O QUE FAZER:
1 - Responda com base no texto sobre o Cadastro Positivo:
(a) Desde que ano existe o banco de dados?
(b) Quantas pessoas esse banco de dados reúne hoje, mais ou menos?
(c) Segundo o governo, quantos consumidores ele deve alcançar com a nova lei?
2 - Prolongue o texto sobre o Cadastro Positivo, começando logo depois da última frase dele.

== TEXTO BASE ==

Advogado avalia cadastro positivo como benéfico para consumidor e economia
O presidente Jair Bolsonaro sancionou nesta semana a nova Lei do Cadastro Positivo, que torna automática a adesão de consumidores e empresas consideradas boas pagadoras ao banco de dados que já existe desde 2011. Até então, a participação dos clientes era voluntária. A matéria foi aprovada pelo Congresso Nacional no mês passado.
O serviço do Cadastro Positivo é prestado por empresas especializadas, que avaliam o risco de crédito de empresas e de pessoas físicas com base em históricos financeiro e comercial. Atualmente, esse banco de dados reúne informações de aproximadamente 6 milhões de pessoas. A perspectiva, com a nova lei, que torna a adesão automática, é que alcance 130 milhões de consumidores, segundo o governo.

===
== REGISTROS ==

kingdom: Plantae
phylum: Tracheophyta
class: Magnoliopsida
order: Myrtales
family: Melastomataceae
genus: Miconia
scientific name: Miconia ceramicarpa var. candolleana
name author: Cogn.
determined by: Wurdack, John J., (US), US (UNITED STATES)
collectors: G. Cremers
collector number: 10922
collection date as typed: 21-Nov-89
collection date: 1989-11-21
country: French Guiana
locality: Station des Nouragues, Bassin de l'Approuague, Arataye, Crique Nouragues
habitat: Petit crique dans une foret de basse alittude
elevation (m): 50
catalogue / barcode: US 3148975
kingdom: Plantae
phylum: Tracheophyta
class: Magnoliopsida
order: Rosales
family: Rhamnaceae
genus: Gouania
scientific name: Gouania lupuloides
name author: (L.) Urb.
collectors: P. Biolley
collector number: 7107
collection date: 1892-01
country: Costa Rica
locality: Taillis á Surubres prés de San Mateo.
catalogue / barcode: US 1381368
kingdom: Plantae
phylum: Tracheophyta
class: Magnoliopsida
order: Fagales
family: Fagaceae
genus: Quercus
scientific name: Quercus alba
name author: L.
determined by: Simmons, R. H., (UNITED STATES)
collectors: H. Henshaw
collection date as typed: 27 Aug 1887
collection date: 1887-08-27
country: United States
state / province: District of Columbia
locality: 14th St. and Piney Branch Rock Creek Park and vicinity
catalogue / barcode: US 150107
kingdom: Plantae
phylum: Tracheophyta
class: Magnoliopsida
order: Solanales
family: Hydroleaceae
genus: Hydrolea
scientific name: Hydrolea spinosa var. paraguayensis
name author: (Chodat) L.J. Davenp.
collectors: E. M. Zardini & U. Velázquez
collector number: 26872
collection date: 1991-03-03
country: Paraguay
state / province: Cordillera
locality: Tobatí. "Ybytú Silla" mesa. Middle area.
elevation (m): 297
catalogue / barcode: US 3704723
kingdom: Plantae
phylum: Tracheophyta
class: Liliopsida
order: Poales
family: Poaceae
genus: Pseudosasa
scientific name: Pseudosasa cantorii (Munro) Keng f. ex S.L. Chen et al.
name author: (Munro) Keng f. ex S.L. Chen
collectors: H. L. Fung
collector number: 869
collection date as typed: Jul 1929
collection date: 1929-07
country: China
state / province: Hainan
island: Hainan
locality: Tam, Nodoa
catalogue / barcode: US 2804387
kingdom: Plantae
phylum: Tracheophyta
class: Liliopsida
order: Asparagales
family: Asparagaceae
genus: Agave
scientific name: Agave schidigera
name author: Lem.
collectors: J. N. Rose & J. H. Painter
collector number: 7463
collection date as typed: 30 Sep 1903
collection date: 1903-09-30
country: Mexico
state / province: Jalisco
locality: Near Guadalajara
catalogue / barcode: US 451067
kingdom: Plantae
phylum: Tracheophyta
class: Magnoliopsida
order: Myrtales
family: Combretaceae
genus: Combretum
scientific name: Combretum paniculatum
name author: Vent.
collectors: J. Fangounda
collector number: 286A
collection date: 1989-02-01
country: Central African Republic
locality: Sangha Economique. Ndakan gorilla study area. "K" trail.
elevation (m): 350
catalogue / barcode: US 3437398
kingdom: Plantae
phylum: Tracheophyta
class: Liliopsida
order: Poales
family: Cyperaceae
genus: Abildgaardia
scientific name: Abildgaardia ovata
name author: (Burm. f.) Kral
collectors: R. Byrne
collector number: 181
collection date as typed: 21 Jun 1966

===

RESPOSTAS:
1 -
(a) Desde 2011.
(b) Cerca de 6 milhões de pessoas.
(c) 130 milhões de consumidores.

2 -
De acordo com o Banco Mundial, a nova lei pode reduzir em até 45% a inadimplência no país, que atualmente atinge mais de 60 milhões de pessoas, segundo dados apresentados pelo. Para o advogado e especialista em defesa do consumidor Carlos Alceu Machado, a nova legislação do Cadastro Positivo pode impactar em uma maior rapidez na liberação de crédito a juros menores. Machado frisou que clientes adimplentes, ou seja, em dia com suas contas, possuem mais vantagens sobre os clientes inadimplentes, que estão negativados.